The coadjutorship of distinguished artists and authors has led to more than one strange controversy. Those who have read Forster’s “Life of Dickens” will remember the curious claim which George Cruikshank preferred after Dickens’ death to be the suggester of the story of “Oliver Twist,” and the unceremonious mode in which Mr. Forster disposed of that pretension. We have referred elsewhere to the edifying controversy between George Cruikshank and Harrison Ainsworth, in relation to the origin of the latter’s novels of the “Miser’s Daughter” and “The Tower of London.” The republication of Seymour’s “Humorous Sketches” in 1866, led to a very curious claim on the part of his friends, in which they sought to establish the fact that he was the originator and inventor of the incidents of “Pickwick.” This claim happily was made while Dickens was yet alive, and was very promptly and satisfactorily disposed of by himself in a letter which he wrote to the Athenæum on the 20th of March, 1866. Author and artist have long since gone to their rest; and the plan which the author of this work proposed when he sat down to write the story of Robert Seymour, was to place that artist in the position which he believes him to occupy in the ranks of British graphic humourists, and not to rake up or revive the memory of a somewhat painful controversy. Of the claim itself we would simply remark, that not only was it made in all sincerity by those who loved and cherished the memory of Robert Seymour, but that to a certain extent the claim has a foundation of fact to rest upon; for who will deny that had not Seymour communicated his idea to Chapman, and Chapman introduced the artist to Dickens, the “Pickwick Papers” themselves would have remained unwritten. In this sense, but in this sense only, therefore, Robert Seymour was the undoubted originator of “Pickwick.” He was an artist of great power, talent, and ability; and it seems to us that those only detract from his fame who, in a kind but mistaken spirit of zeal, would claim for him any other position than that which he so justly and honestly earned for himself, as one of the most talented of English graphic satirists.

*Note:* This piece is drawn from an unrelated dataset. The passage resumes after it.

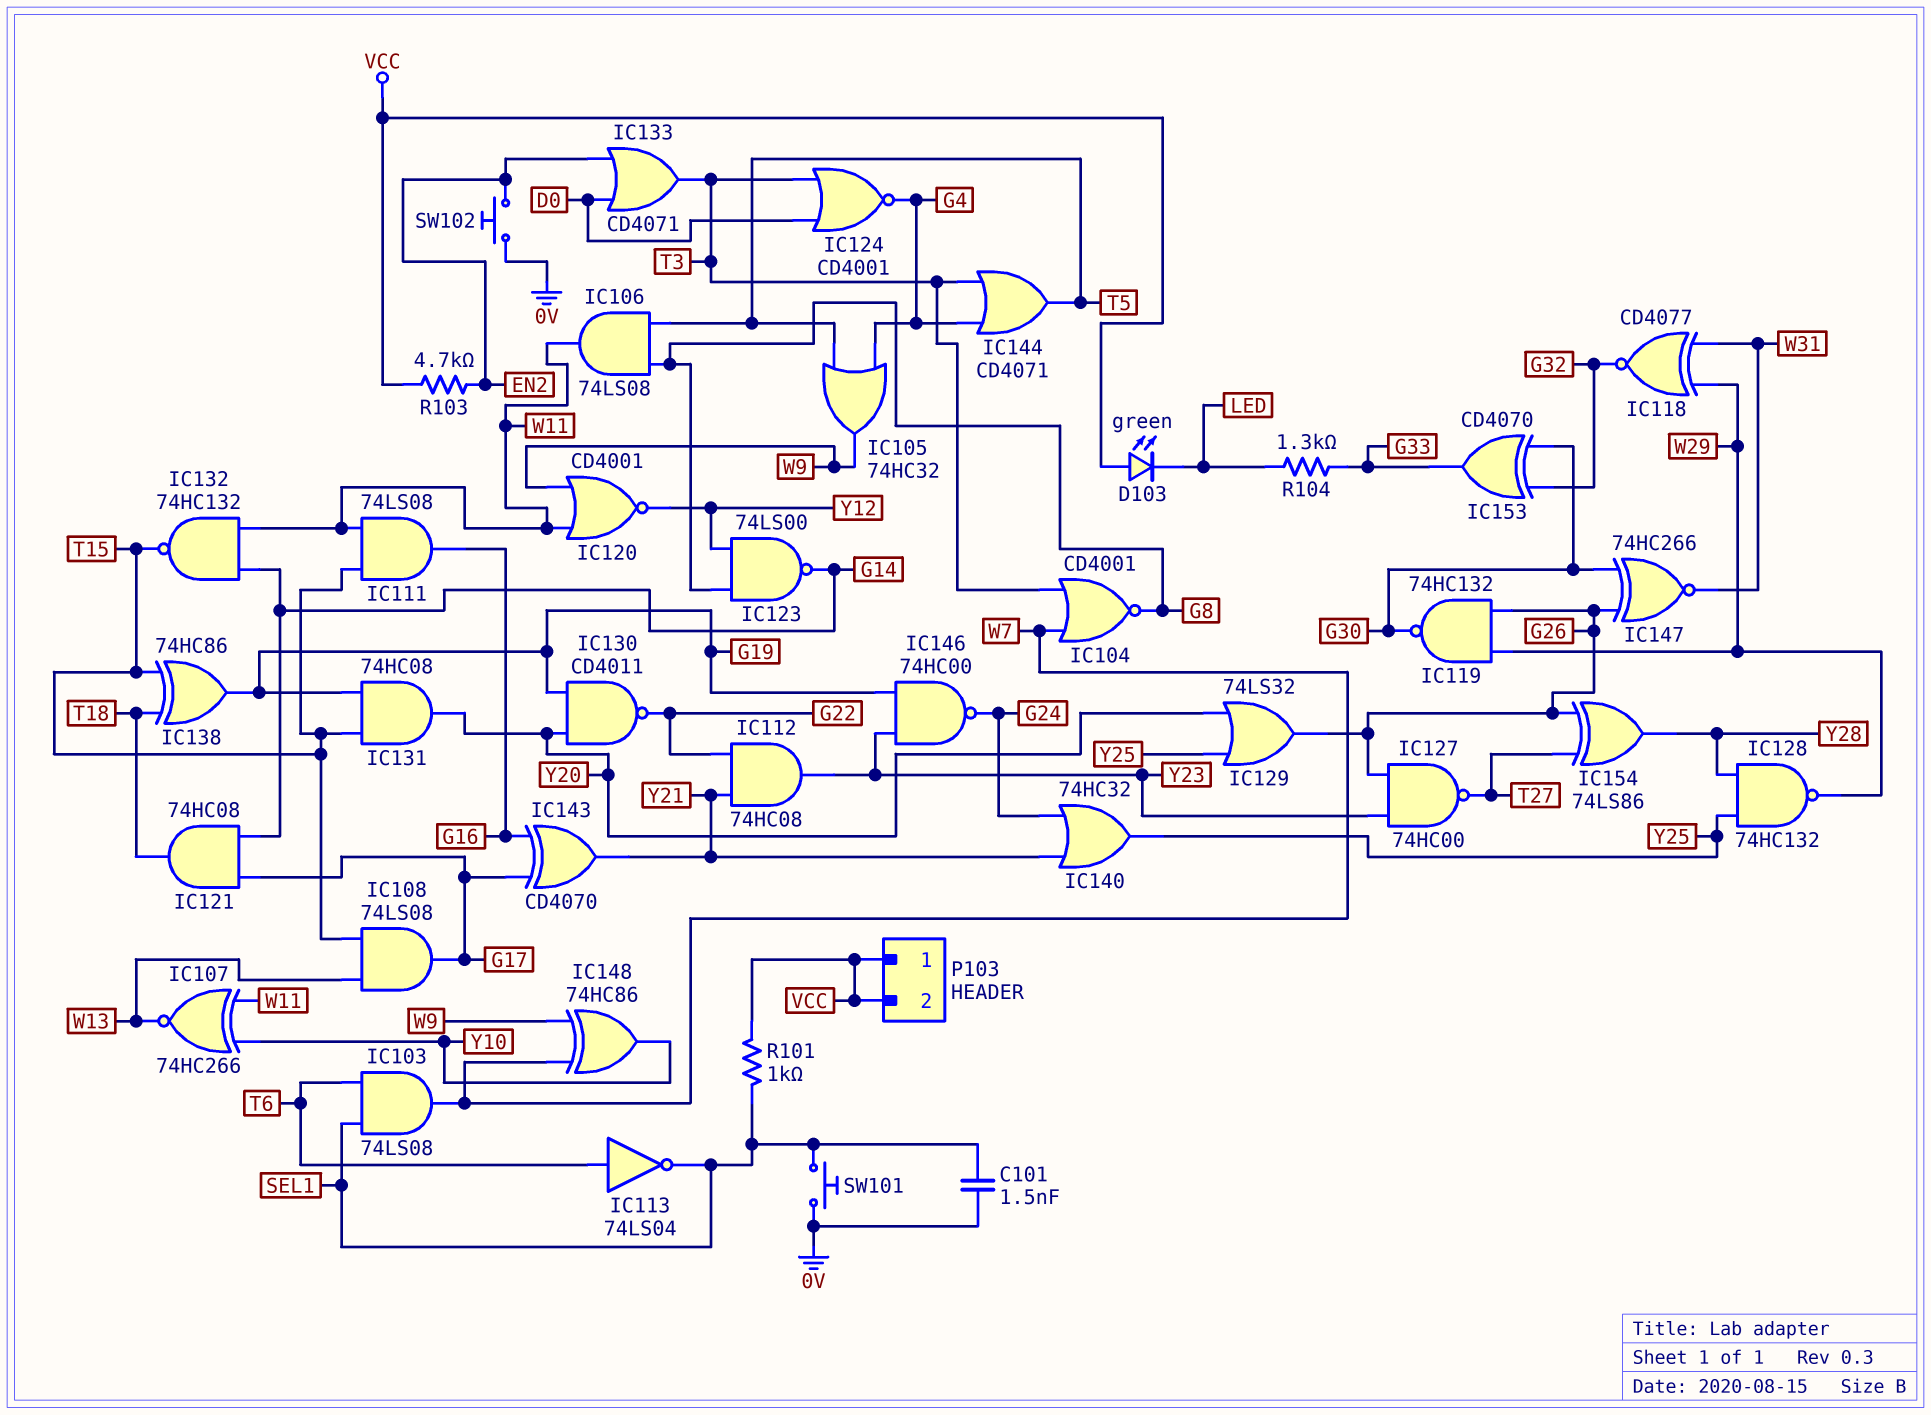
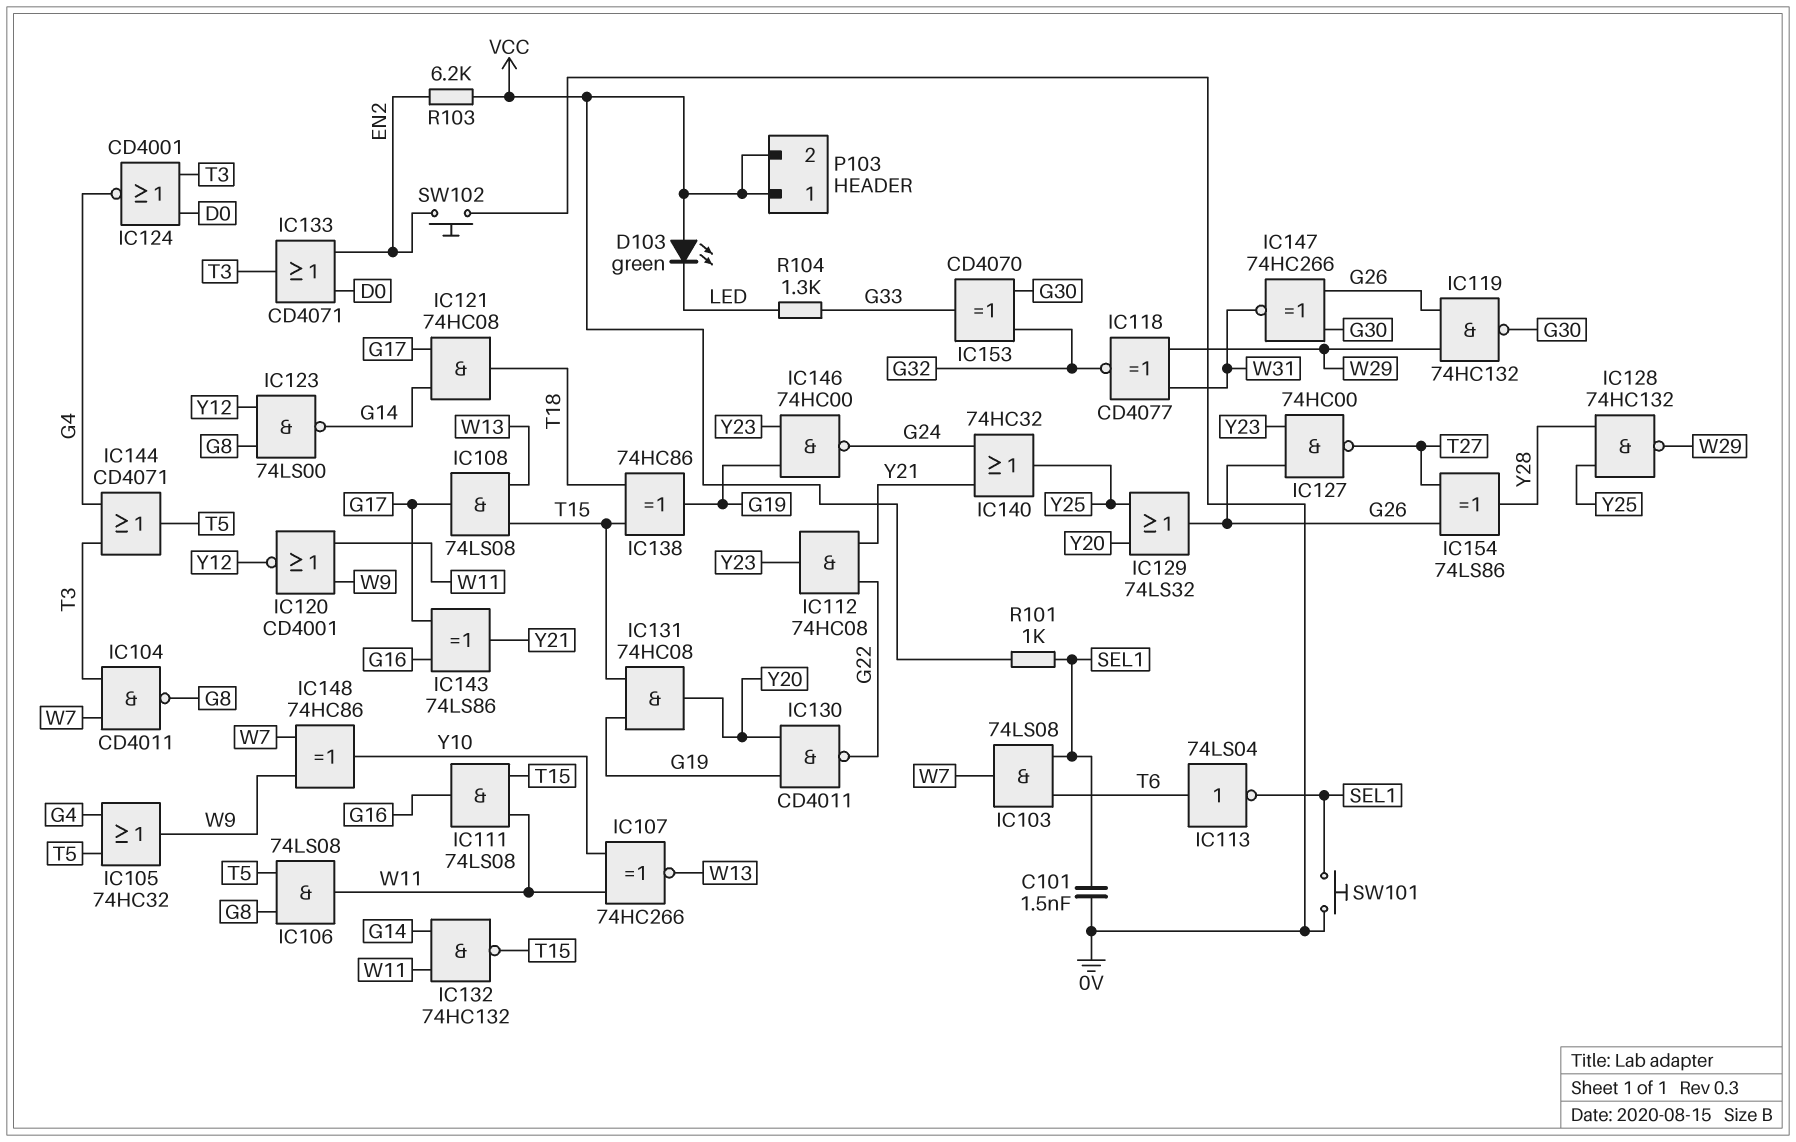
IC104: NOR CD4001 (in T3, in W7, out G8) -> NAND CD4011 (in T3, in W7, out G8)
IC143: XOR CD4070 (in G16, in G17, out Y21) -> XOR 74LS86 (in G16, in G17, out Y21)
R103: 4.7k (EN2, VCC) -> 6.2k (EN2, VCC)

[97] “Greville Memoirs.” vol. i. p. 180.

[98] Ibid., p. 207.

[99] His theory, as stated in a book which he published, was this: that as all men are born in moral sin, so they have about them a physical depravity in the form of an acrid humour, which, flying about the system, at length finds vent in diseases which afflict or terminate existence. He professed by the means afterwards explained to bring this acrid humour to the surface, and having thus expelled the cause of disease, to put an end to every bodily ailment.

[100] In allusion to a complex piece of machinery he said (in his book) he had invented, which when complete would cost him two thousand guineas. This machine, said Long, alias O’Driscoll, “will search all the body, and cut away all the diseased parts, leaving the patient perfectly sound and well.”

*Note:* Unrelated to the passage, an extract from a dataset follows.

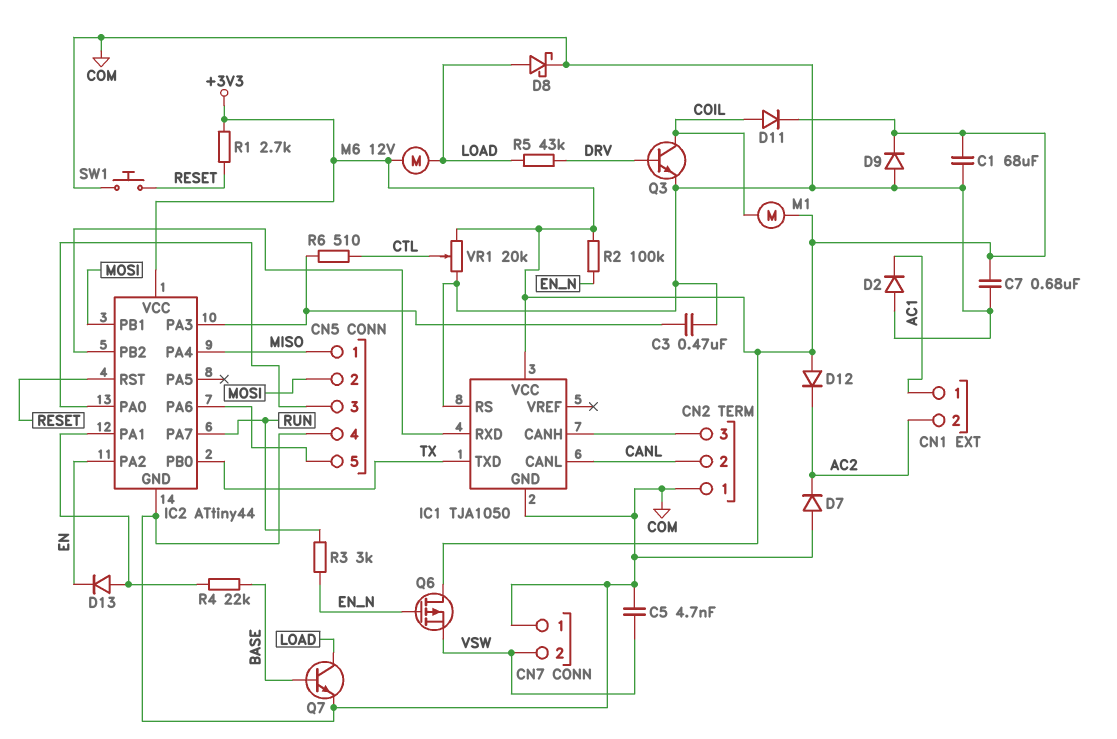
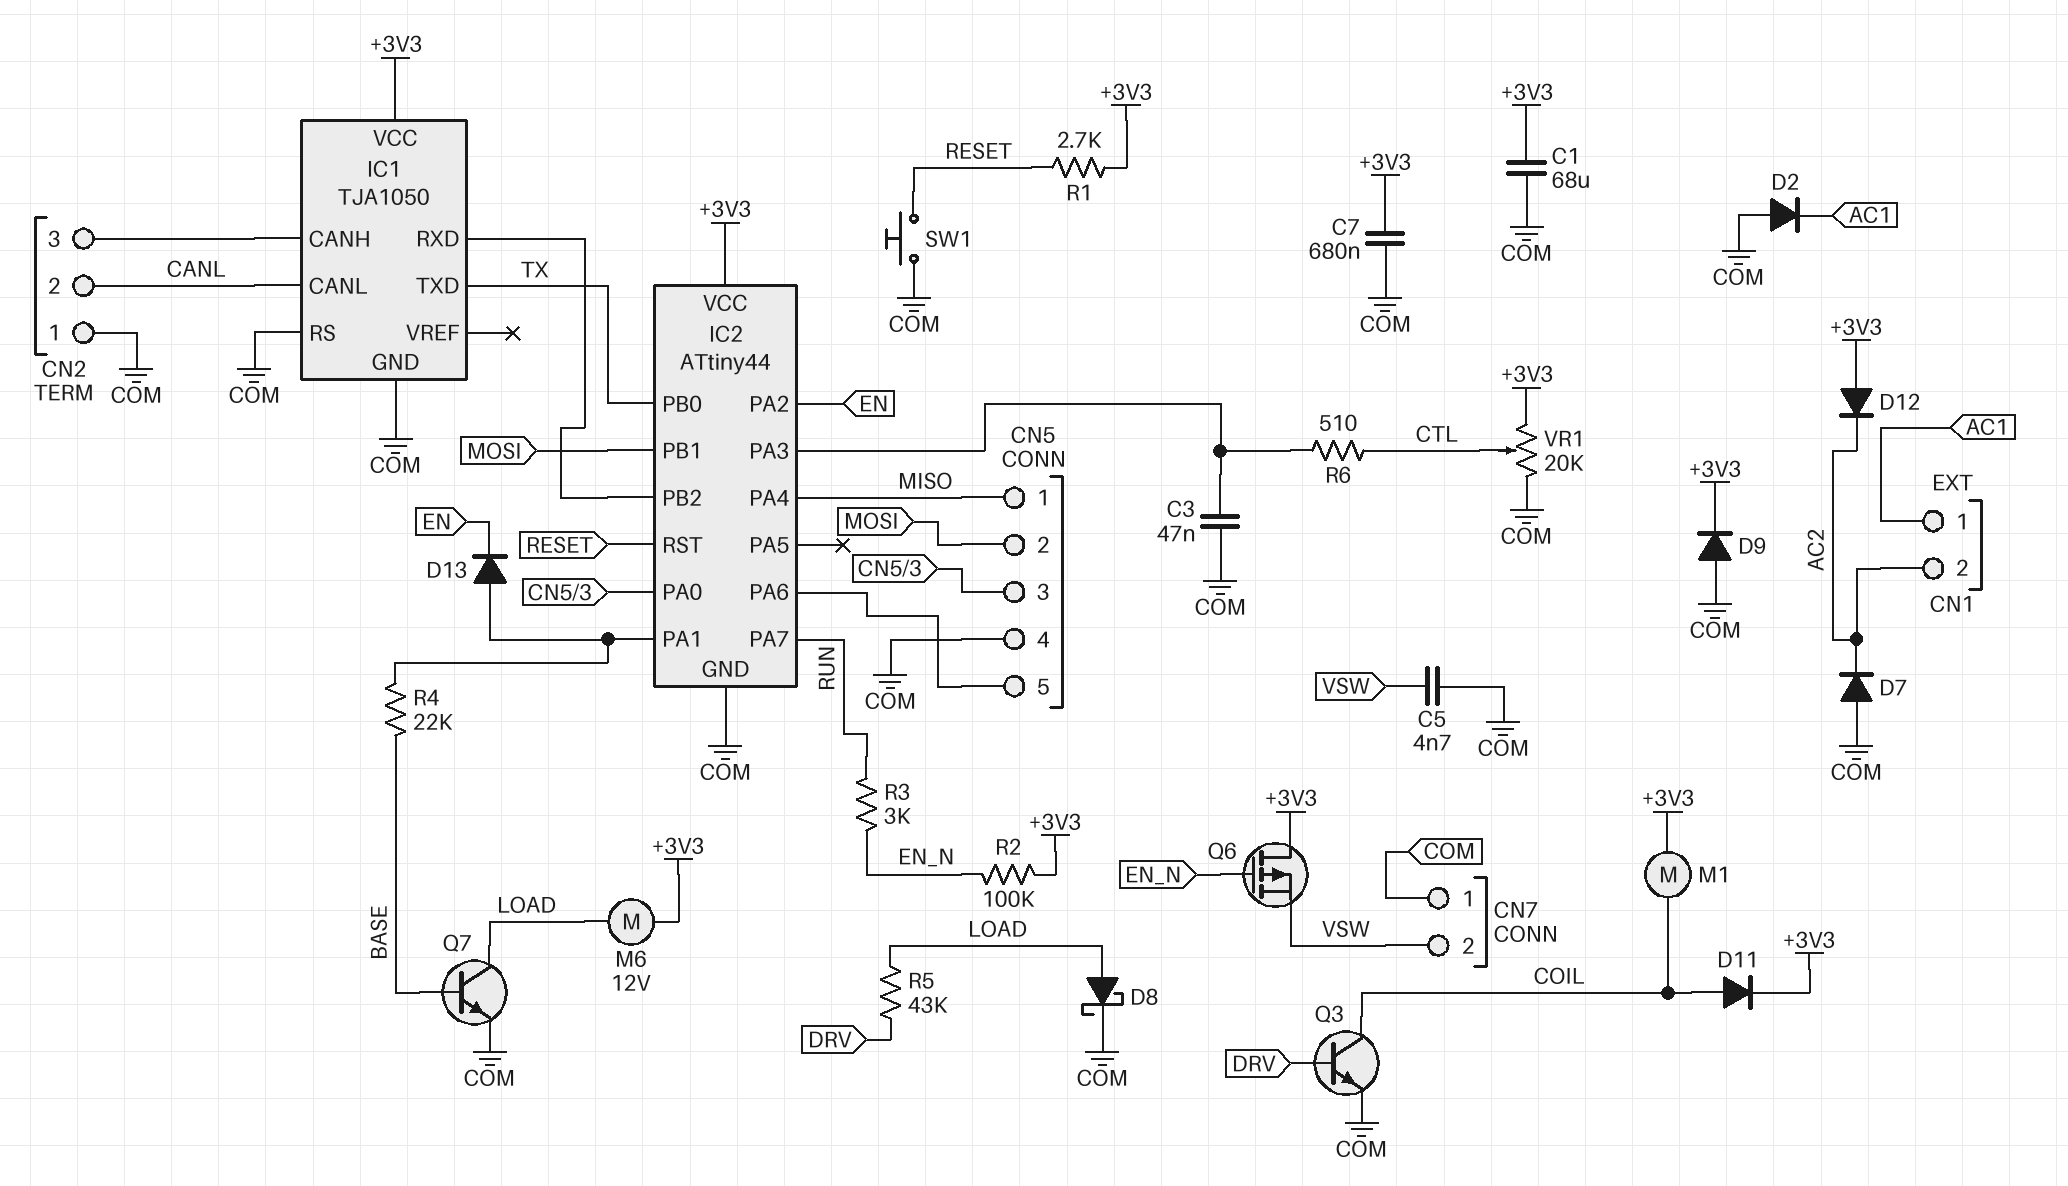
C3: 470nF (COM, IC2/PA3) -> 47nF (COM, IC2/PA3)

[101] We found a curtailed copy of these amusing verses in one of the jeux d’esprit of the time, called “Valpurgis; or, the Devil’s Festival” (William Kidd, 6, Old Bond Street, 1831), illustrated by Seymour. With the exception of one immaterial verse, we now give the complete poem; in the ring of the verses the reader will have no difficulty in recognising the hand of the Rev. Richard Harris Barham, subsequently author of the “Ingoldsby Legends.”

[102] Anstey’s “Pleader’s Guide,” Bk. 2nd (1810).